= Howard K. Gloyd =

American herpetologist

Howard Kay Gloyd (February 12, 1902 – August 7, 1978) was an American herpetologist who is credited with describing several new species and subspecies of reptiles, such as the Florida cottonmouth, Agkistrodon piscivorus conanti.

He is honored by having named after him the following taxa: a genus of Asian pit vipers, Gloydius; three species of nonvenomous snakes, Pantherophis gloydi (eastern fox snake), Agkistrodon howardgloydi, Heterodon nasicus gloydi (dusty hognose snake); and a subspecies of Central American pit viper, Crotalus intermedius gloydi.

Born in De Soto, Kansas, Gloyd attended Kansas State University for a year, and then attained his bachelor of science from Ottawa University in 1924. He taught biology at Ottawa University until 1927 when he went to teach zoology at the Agricultural College of Kansas State University. In 1928 he wrote The Amphibians and Reptiles of Franklin County, Kansas. In 1929, he attained his master's degree at Kansas State College, and went to Michigan to become a professor of zoology at the University of Michigan.

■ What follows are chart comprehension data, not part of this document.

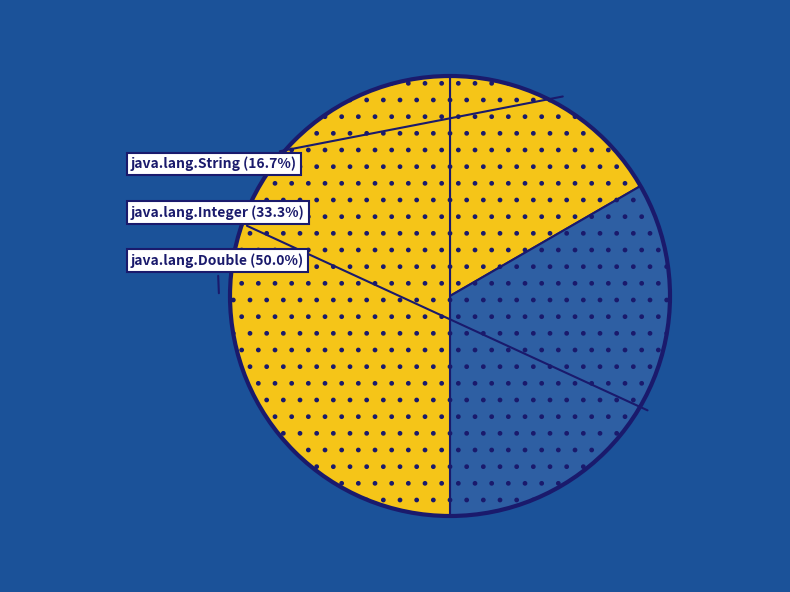

What is the total percentage of java.lang.String and java.lang.Double?

66.7%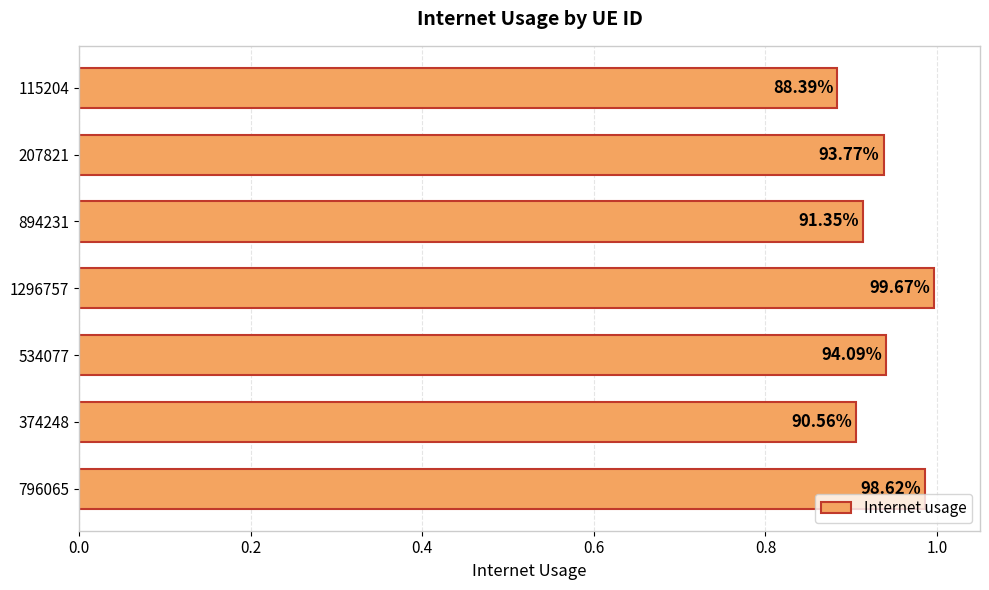

Does the chart contain any negative values?

No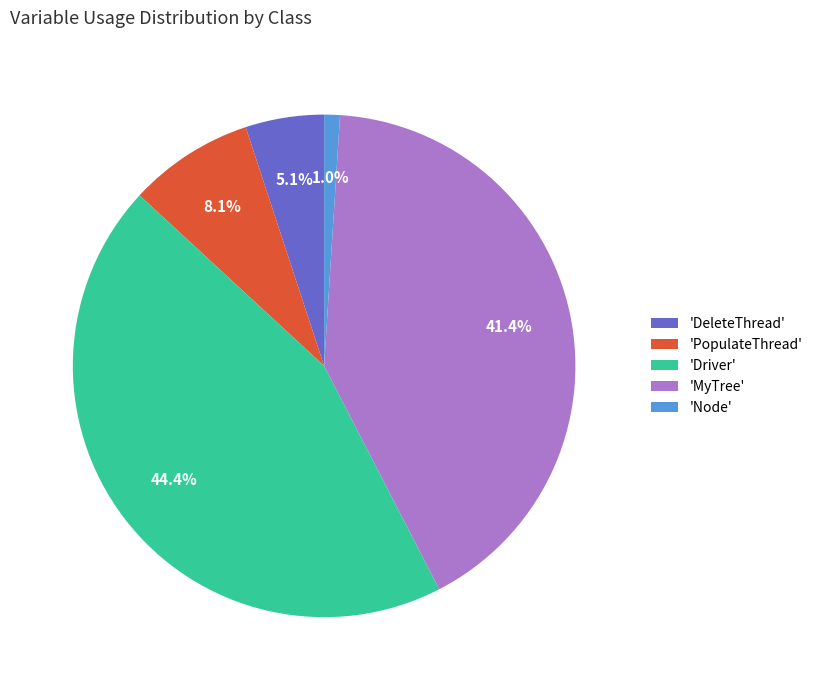

Does 'DeleteThread' represent more than half of the total?

No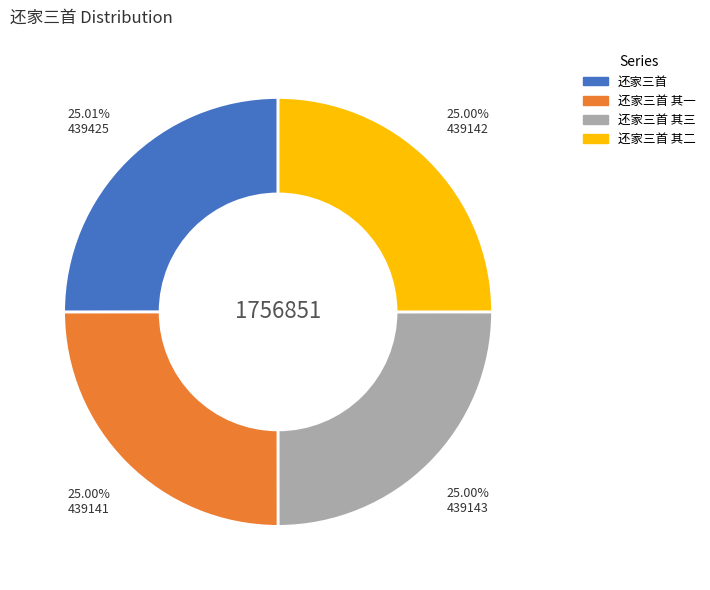

Is there any slice that represents more than half of the pie?

No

In 1936 he became director of the Chicago Academy of Sciences, a position which he would hold until 1958. In 1939, he became the vice president of the American Society of Ichthyologists and Herpetologists, and in 1940 he published The Rattlesnakes, genera Sistrurus and Crotalus. He organized numerous expeditions to Arizona to collect specimens for the Chicago Academy of Sciences. From 1940 until 1947, he was a consultant to the State Natural History Survey of Illinois. In 1942, he attained his doctorate at Ottawa University. In 1958 he moved to Arizona to become a lecturer and research associate in the zoology department of the University of Arizona, in Tucson. In 1974 he retired to become an emeritus professor at the University of Arizona.

The Kansas Herpetological Society grants an annual scholarship named for Howard K. Gloyd and Edward Harrison Taylor.